One of last year’s bookish blockbusters is subject to a suit. I haven’t read The Help by Kathyrn Stockett. I know folks who have. I’m waiting to get and read it for reasons I’ll bring up after I read it.
But I read this article from a NYT blog. An inviting quote into the piece’s scope is:
There are few topics in the South more complicated and fraught than the one between white families and black women who raise their children and keep their houses clean. The South, and high society in particular, is governed in large part by what is left unsaid, and this is particularly true on the topics of race and family.
This article has me thinking about the dangerous relationship between a writer’s resources for writing, on the one hand, and the responses of the people and situations which are those resources on the other. I suppose I’m also spinning the words of this NYT post with Tuesday’s episode of The Good Wife (my current favorite show), along with having recently been forced by my wife to watch The Social Network.
That preface offered, fiction is fiction. Made up. Created. From the imagination. Or from some combination of the imagined and the real. But it’s fiction, and that means that the literary display between the covers is accountable first to the author’s imagination. The inimitable Richard Wright said that the writer should only bow to the monitor of his own imagination. It’s difficult enough for a writer to be responsive to that vision. When that vision–the result of sustained imagining–is tutored and decorated by real people and events, it’s get trickier.
Fiction is not only accountable to an author’s imagination. It’s accountable, in ways that I suppose an audience has to detail, to the reader, to the people mentioned, even when those people are consumed inside the residence of a “work of fiction.” Novels like The Help portray real people and real events, and writers are responsible to those folks and happenings. In some way.

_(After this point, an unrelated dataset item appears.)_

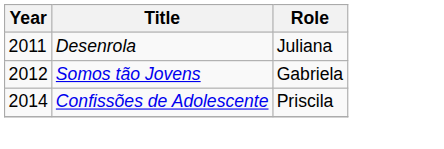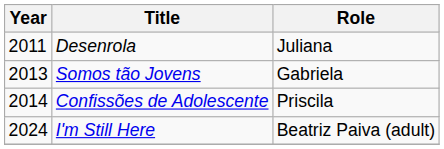Somos tão Jovens | Year: 2012 -> 2013
+ row: 2024 | I'm Still Here | Beatriz Paiva (adult)
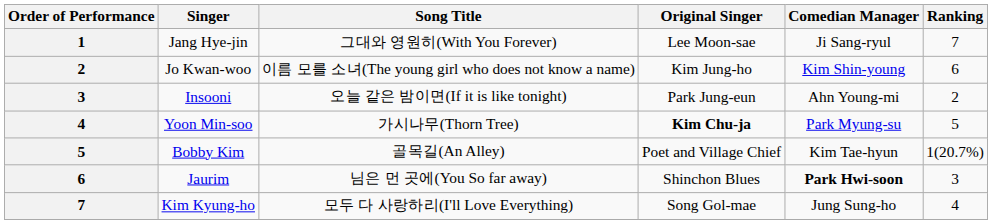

Writers should take care in handling people, particularly writers of historical fiction. And care is best evaluated by the people whose voices we use to tell our stories. It’s evaluated by the people who are the subjects of our stories because those same folks are often subject to them.
So, my question, Would you suit if someone wrote a book about you, a novel about you? If the writing wasn’t true or if the artistic expression crowded the way you perceived yourself before having paged through the published copy. If the language was offensive or if the implicit ideas driving the story were disagreeable to some part of you. What would you do? How would you think? Just a question.
I think it would depend on whether it caused me or my family real harm – not just hurt my pride, caused anger or resentment. I get and deal with those emotional reactions every week without people writing books about me, and I understand my role in them.